Co robić w przypadku oparzeń?
Natura jeża w zupełności zaufała w najlepszą z dostępnych systemów obronnych, czyli kolcom. Temperatura jest traktowana jak wróg, przed którym można obronić się, zwijając w kulkę i strosząc igły. Reszta zależy od rozległości i intensywności ognia.
Najważniejsza jest pomoc, która jest udzielana tuż po fakcie.
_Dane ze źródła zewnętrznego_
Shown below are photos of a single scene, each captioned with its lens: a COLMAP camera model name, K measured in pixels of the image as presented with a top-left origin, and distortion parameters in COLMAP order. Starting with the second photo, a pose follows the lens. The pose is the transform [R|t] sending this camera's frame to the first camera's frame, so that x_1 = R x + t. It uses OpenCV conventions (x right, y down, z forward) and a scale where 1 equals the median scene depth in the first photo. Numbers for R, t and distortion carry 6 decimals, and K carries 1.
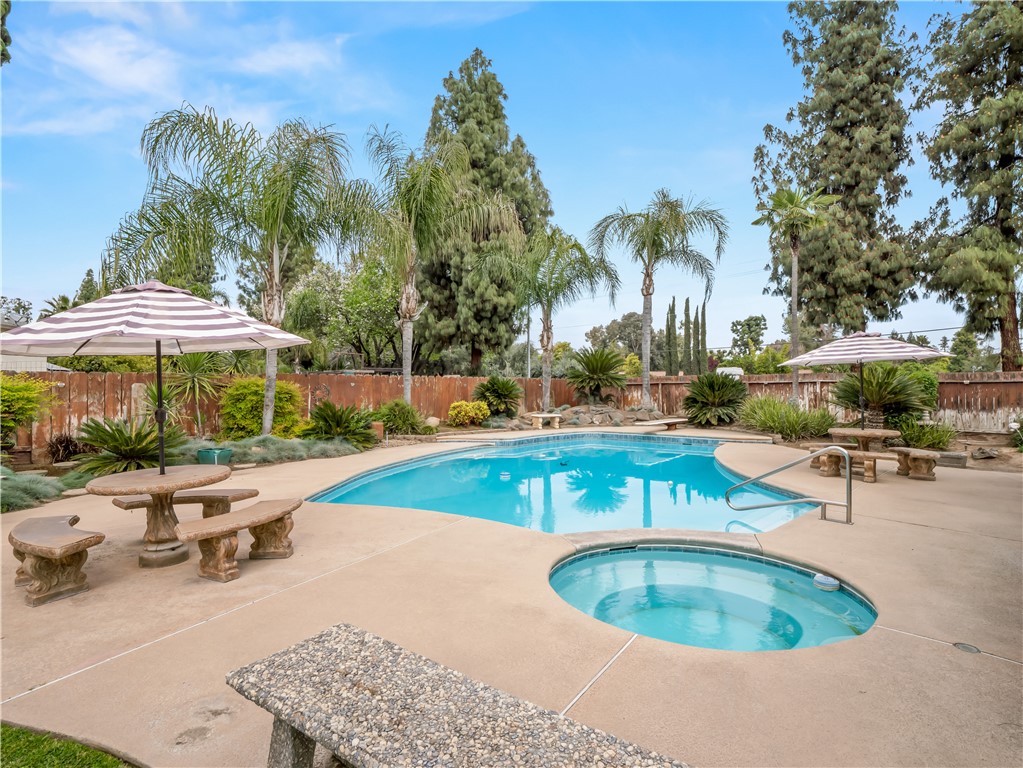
lens RADIAL K [[533.0, 0, 508.1], [0, 533.0, 386.7], [0, 0, 1]] dist [0.000566, 0.000234]
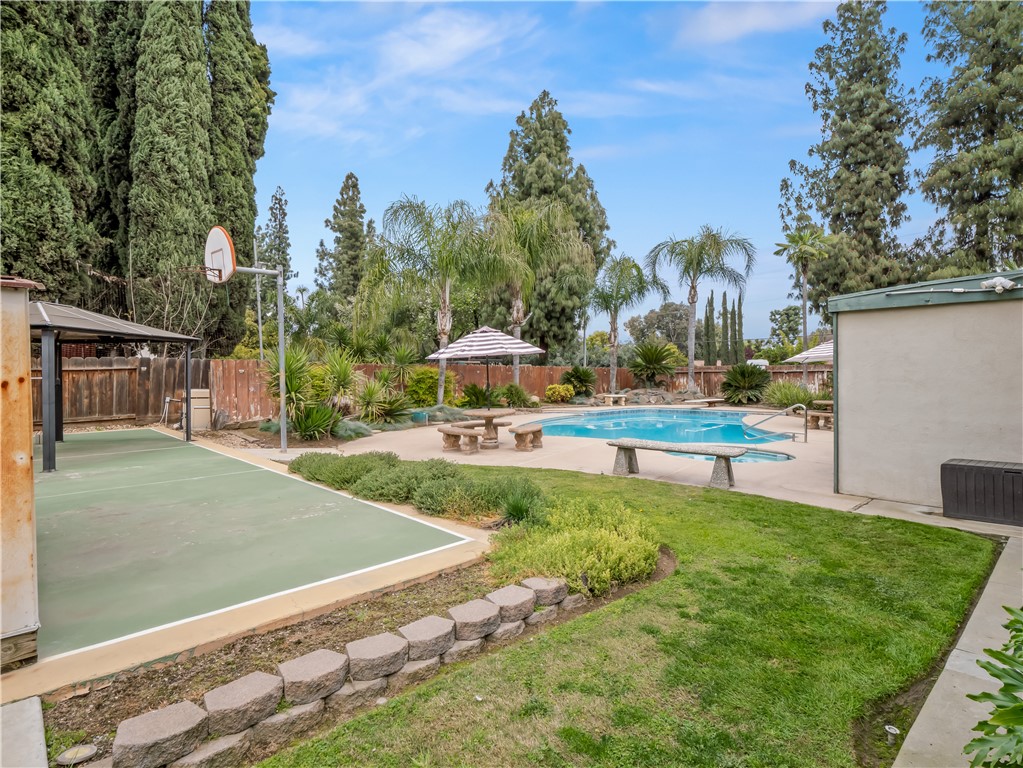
lens RADIAL K [[547.2, 0, 505.0], [0, 547.2, 373.4], [0, 0, 1]] dist [-0.002539, -0.001186]
pose [[0.998261, 0.003434, -0.058842, -0.101571], [-0.003585, 0.999991, -0.002458, 0.002214], [0.058833, 0.002665, 0.998264, -0.311841]]
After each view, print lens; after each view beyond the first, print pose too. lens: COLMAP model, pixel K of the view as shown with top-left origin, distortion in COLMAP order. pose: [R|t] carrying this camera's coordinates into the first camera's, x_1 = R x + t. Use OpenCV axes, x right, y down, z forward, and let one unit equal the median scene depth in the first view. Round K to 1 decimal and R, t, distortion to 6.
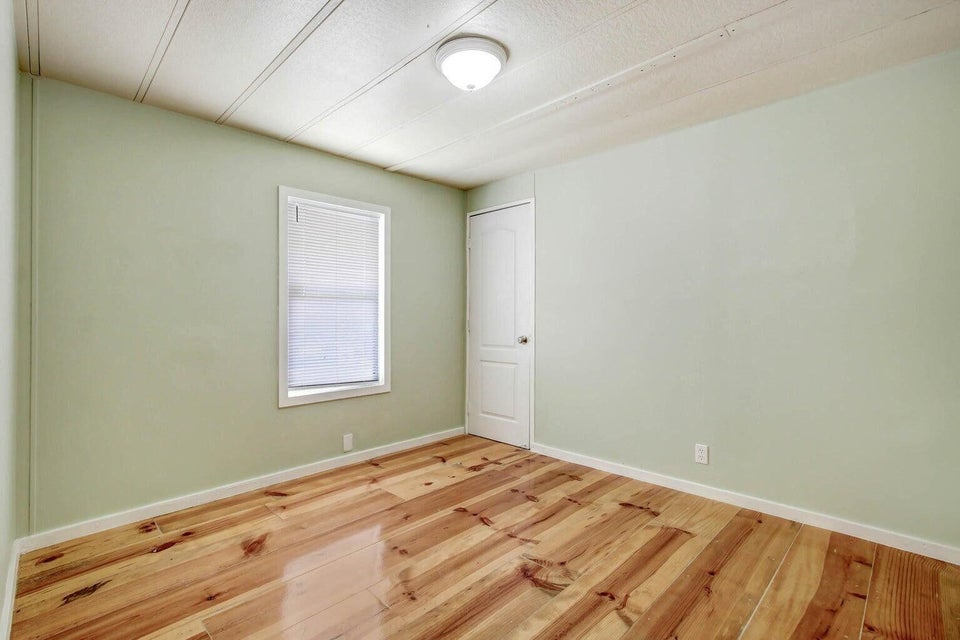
lens RADIAL K [[436.3, 0, 480.0], [0, 436.3, 320.0], [0, 0, 1]] dist [-0.000206, 0.018216]
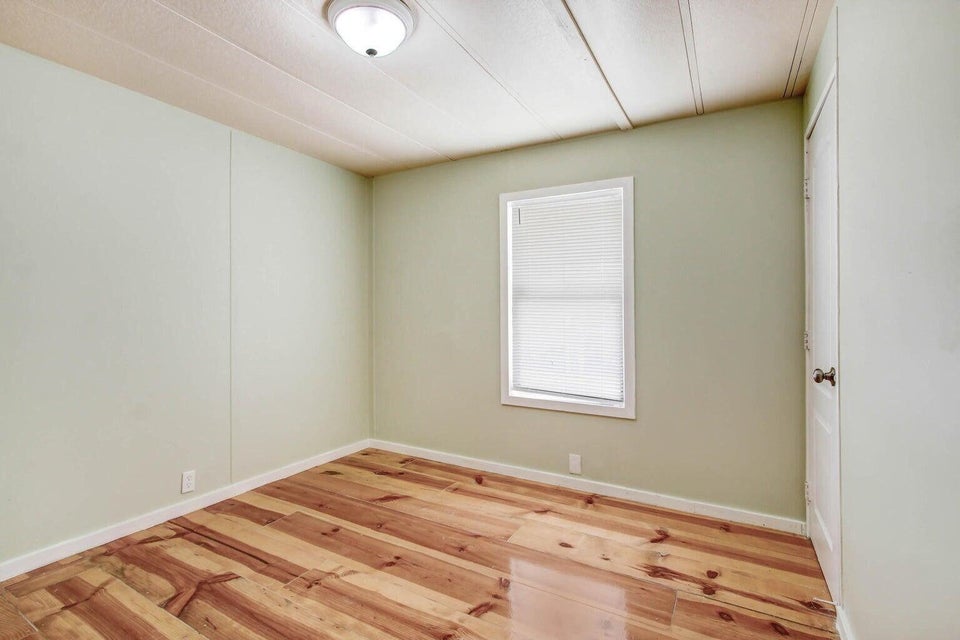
lens RADIAL K [[450.9, 0, 480.0], [0, 450.9, 320.0], [0, 0, 1]] dist [-0.003179, -0.000565]
pose [[0.268571, 0.013064, -0.963171, 0.564117], [-0.025394, 0.999657, 0.006478, -0.007119], [0.962925, 0.022719, 0.268810, 0.634788]]
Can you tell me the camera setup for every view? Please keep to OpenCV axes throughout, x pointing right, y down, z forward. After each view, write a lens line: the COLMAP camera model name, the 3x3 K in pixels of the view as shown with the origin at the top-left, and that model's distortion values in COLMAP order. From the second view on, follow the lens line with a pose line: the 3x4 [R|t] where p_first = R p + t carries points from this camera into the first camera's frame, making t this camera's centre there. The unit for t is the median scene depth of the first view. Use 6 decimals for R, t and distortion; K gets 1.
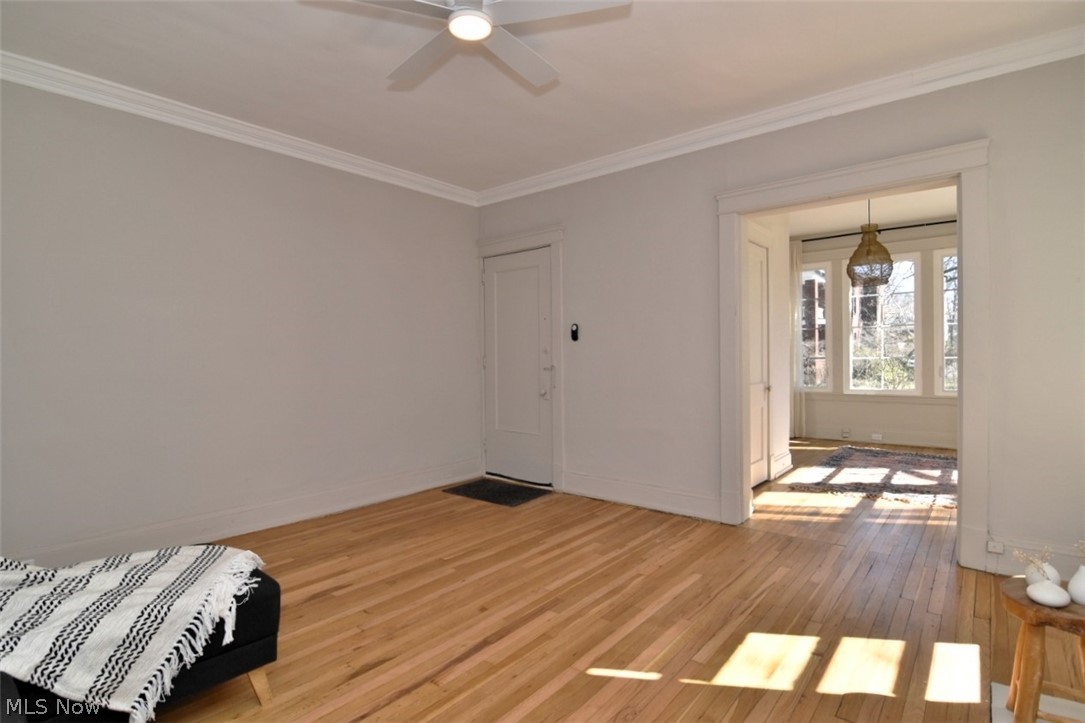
lens RADIAL K [[531.9, 0, 548.2], [0, 531.9, 362.0], [0, 0, 1]] dist [-0.000805, -0.012731]
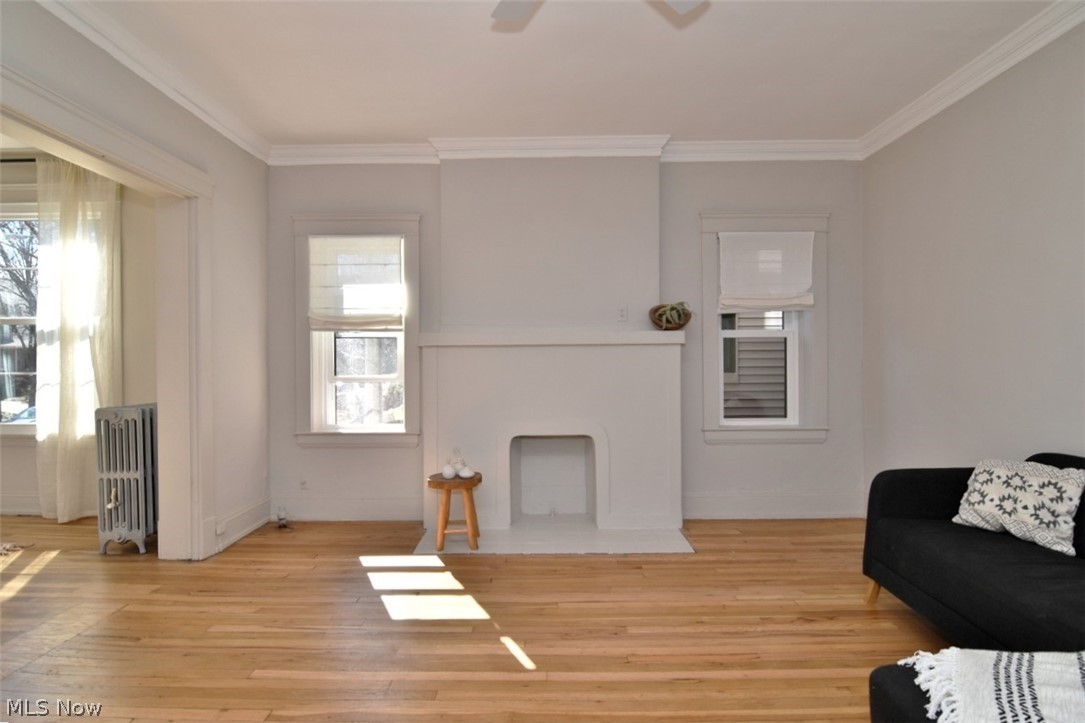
lens RADIAL K [[531.9, 0, 548.2], [0, 531.9, 362.0], [0, 0, 1]] dist [-0.000805, -0.012731]
pose [[-0.625622, 0.011385, 0.780044, -0.688693], [0.016079, 0.999869, -0.001697, -0.002959], [-0.779961, 0.011481, -0.625723, 1.529686]]
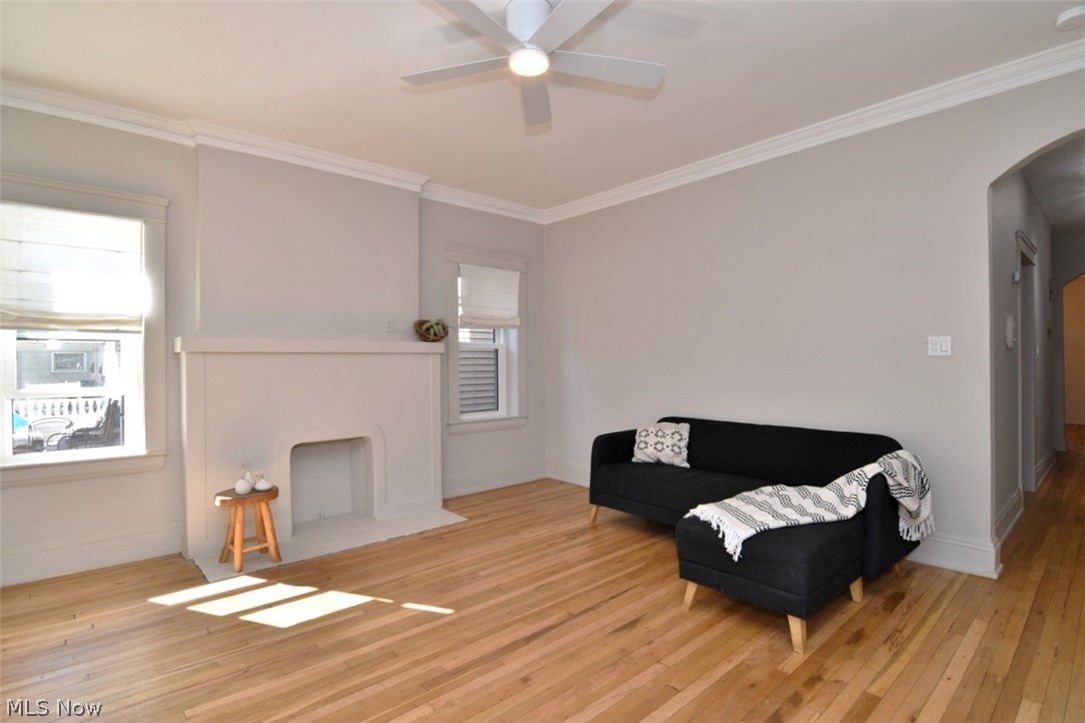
lens RADIAL K [[531.9, 0, 548.2], [0, 531.9, 362.0], [0, 0, 1]] dist [-0.000805, -0.012731]
pose [[-0.988598, 0.018154, 0.149481, -0.336764], [0.018530, 0.999828, 0.001122, -0.018210], [-0.149435, 0.003879, -0.988764, 2.107231]]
Takiego jeża należy jak najszybciej schładzać, polewając go dużą ilością zimnej wody. Należy pamiętać, że igły pod wpływem temperatury topią się, tworząc bardzo zwartą strukturę, długo utrzymującą temperaturę. W przypadku jeża z oparzeniami, które miały miejsce już jakiś czas temu, będziemy mieć do czynienia ze wszystkimi dolegliwościami: hipotermią, odwodnieniem i larwami muchówek. Bardzo często towarzyszy mu bardzo nieprzyjemny zapach, który powstaje pod warstwą stopionych kolców w miejscach oparzenia. Takiego jeża można uratować, ale wymaga to wiele pracy i wytrwałości, a przede wszystkim wyśmienitego lekarza.
Proszę pamiętać, jeża, którego przygarnęliśmy, bezwzględnie musimy dostarczyć do lecznicy, aby tam zbadał go, wystawił diagnozę i podjął leczenie lekarz weterynarii. Bez tego nie mamy wielkich szans na powodzenie w ratowaniu jeża, a całkiem bezwiednie możemy doprowadzić do jego cierpień.